I've learned to leave alone things that need doing around the house (it's a bit of a tip at the moment but I don't care!!!). I've learned the pleasure of sitting still and reading a book. I've learned not to feel guilty about not being at work - the world continues to turn even when I'm sat in bed doing nothing.


I've prayed a lot, I've chilled out a lot. Sally's been fantastic, as have others who have rallied round to help me out. It's taken a long time but I do think it's nearly over and I'm looking forward to carrying on normally, but with a few lessons learned.

Friday, September 07, 2007

Naturewatch: Fat spider

I like spiders! Which is just as well as there's about a million in our garden.

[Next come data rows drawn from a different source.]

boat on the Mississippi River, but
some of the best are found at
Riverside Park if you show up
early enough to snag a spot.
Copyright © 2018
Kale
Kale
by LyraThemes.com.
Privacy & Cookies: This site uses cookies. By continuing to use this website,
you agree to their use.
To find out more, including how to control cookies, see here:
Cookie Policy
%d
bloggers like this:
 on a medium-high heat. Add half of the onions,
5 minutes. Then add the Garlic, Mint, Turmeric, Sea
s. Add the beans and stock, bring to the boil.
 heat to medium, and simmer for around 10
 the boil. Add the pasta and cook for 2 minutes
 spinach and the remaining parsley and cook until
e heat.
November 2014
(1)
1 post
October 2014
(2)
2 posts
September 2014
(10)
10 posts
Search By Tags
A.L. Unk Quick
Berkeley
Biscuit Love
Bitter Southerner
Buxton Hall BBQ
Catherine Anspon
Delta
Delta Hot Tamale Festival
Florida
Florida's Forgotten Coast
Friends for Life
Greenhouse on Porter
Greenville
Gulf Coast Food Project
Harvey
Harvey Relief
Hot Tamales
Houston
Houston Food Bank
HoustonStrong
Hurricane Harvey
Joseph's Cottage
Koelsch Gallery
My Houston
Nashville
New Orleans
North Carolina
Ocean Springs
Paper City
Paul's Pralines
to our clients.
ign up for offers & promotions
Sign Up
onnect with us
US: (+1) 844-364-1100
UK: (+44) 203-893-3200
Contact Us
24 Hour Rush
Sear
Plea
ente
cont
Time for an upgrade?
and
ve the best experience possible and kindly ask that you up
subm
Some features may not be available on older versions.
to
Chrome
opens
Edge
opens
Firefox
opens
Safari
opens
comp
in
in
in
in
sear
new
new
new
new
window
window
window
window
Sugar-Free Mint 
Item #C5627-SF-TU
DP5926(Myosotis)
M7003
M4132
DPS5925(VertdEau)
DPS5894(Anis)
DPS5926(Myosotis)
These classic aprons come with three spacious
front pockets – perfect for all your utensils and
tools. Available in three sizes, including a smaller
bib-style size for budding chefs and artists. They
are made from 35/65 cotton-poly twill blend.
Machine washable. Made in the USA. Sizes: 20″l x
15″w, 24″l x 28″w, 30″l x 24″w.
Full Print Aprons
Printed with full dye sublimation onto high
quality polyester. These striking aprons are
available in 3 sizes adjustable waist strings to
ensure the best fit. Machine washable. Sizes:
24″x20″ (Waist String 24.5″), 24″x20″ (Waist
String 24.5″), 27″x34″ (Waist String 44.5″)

Probably mostly the grown up babies that I spotted back in the spring.

I just liked this one because it used to be quite a skinny spider but she (we think it's a she) has put her web in such a good place that she's had a few meals too many and got really fat!

A case of "Who ate all the flies?"

Monday, September 03, 2007

Book: The Eyre Affair - Jasper Fforde

I've been off sick the last few days, sleeping, resting, and taking my mind off my churning stomach by both reading and writing.

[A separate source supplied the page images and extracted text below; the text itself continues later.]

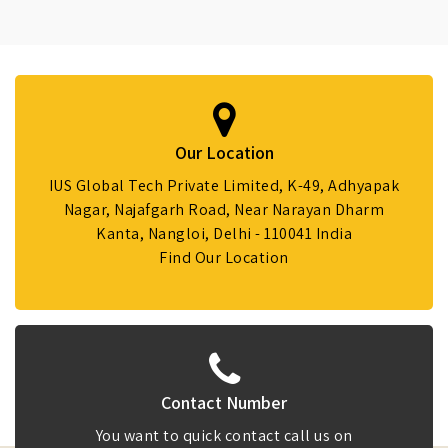
Our Location
IUS Global Tech Private Limited, K-49, Adhyapak
Nagar, Najafgarh Road, Near Narayan Dharm
Kanta, Nangloi, Delhi - 110041 India
Find Our Location
Contact Number
You want to quick contact call us on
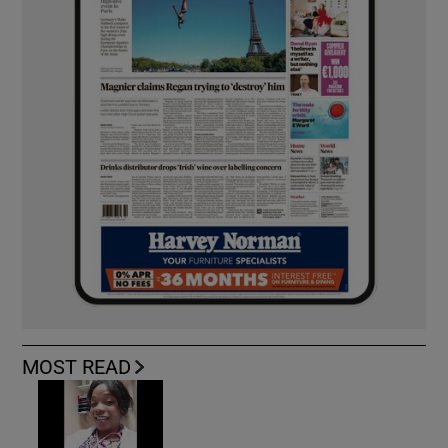
MOST READ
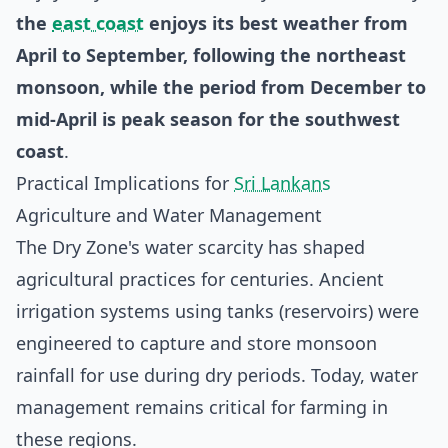
the
east coast
enjoys its best weather from
April to September, following the northeast
monsoon, while the period from December to
mid-April is peak season for the southwest
coast
.
Practical Implications for
Sri Lankans
Agriculture and Water Management
The Dry Zone's water scarcity has shaped
agricultural practices for centuries. Ancient
irrigation systems using tanks (reservoirs) were
engineered to capture and store monsoon
rainfall for use during dry periods. Today, water
management remains critical for farming in
these regions.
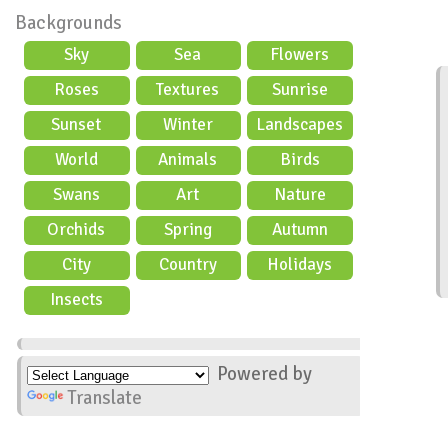
Backgrounds
Sky
Sea
Flowers
Roses
Textures
Sunrise
Sunset
Winter
Landscapes
World
Animals
Birds
Swans
Art
Nature
Orchids
Spring
Autumn
City
Country
Holidays
scene
Insects
Powered by
Translate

One result of which is that, after about 6 months of on-and-off reading, I've finally finished a book!

The Eyre Affair is a cleverly comic, extremely eccentric romp through time space and reality. I'm sure I missed out on a lot of gags by not being familiar with some of the literary classics on which it's quite heavily based (Bronte and Shakespear getting lots of mentions), but I still found it amusing and entertaining.

It's clever in the sense that the book mashes together reality and fiction. It's set in Swindon, but it's not quite the Swindon we know...or the United Kingdom that we know, for that matter. Names, places, events, often sound familiar, but have been taken into a slightly-alternative reality. This skipping between reality and fiction is also a topic of the book.

I'm not very good at reading, and it took so long that I'm sure I missed out on some meta-narratives, and was not able to appreciate the intricacies of the book. But it was still a very entertaining read.

Would I read it again? Or the next book in the series? Possibly, but I was troubled throughout by the fact that I wasn't quite getting it all because of my lack of literary knowledge, so I certainly won't go straight to the library. Recommend for the quirky, clever, and well-read reader.

Saturday, September 01, 2007

Charity and Justice

I'd like to post a link to this article about Charity and Justice. Relevant Magazine doesn't always hit the mark (more below) but this article explains an important difference between what the author calls "charity" (giving to help people in need) and "justice" (trying to fix the things that make charity needed). It's worth reading, thinking about, and taking action on.

Having spoken at some length about "Christian" media in my Greenbelt post, I now mention Relevant Magazine again. Relevant is a very-American media company who are publishing a couple of magazines, some books and resources, and a website, mostly aimed at a Christian audience but, as with Greenbelt, you could get lots from it if you weren't following God in any kind of way.

Sometimes it misses the mark totally, but if you ignore the American-ness, the vast amounts of advertising (someone's got to pay to make these things happen), and some of the less useful articles, there's some useful, interesting, thought-provoking, and sometimes challenging stuff in there.

I hope this article was in one of those categories.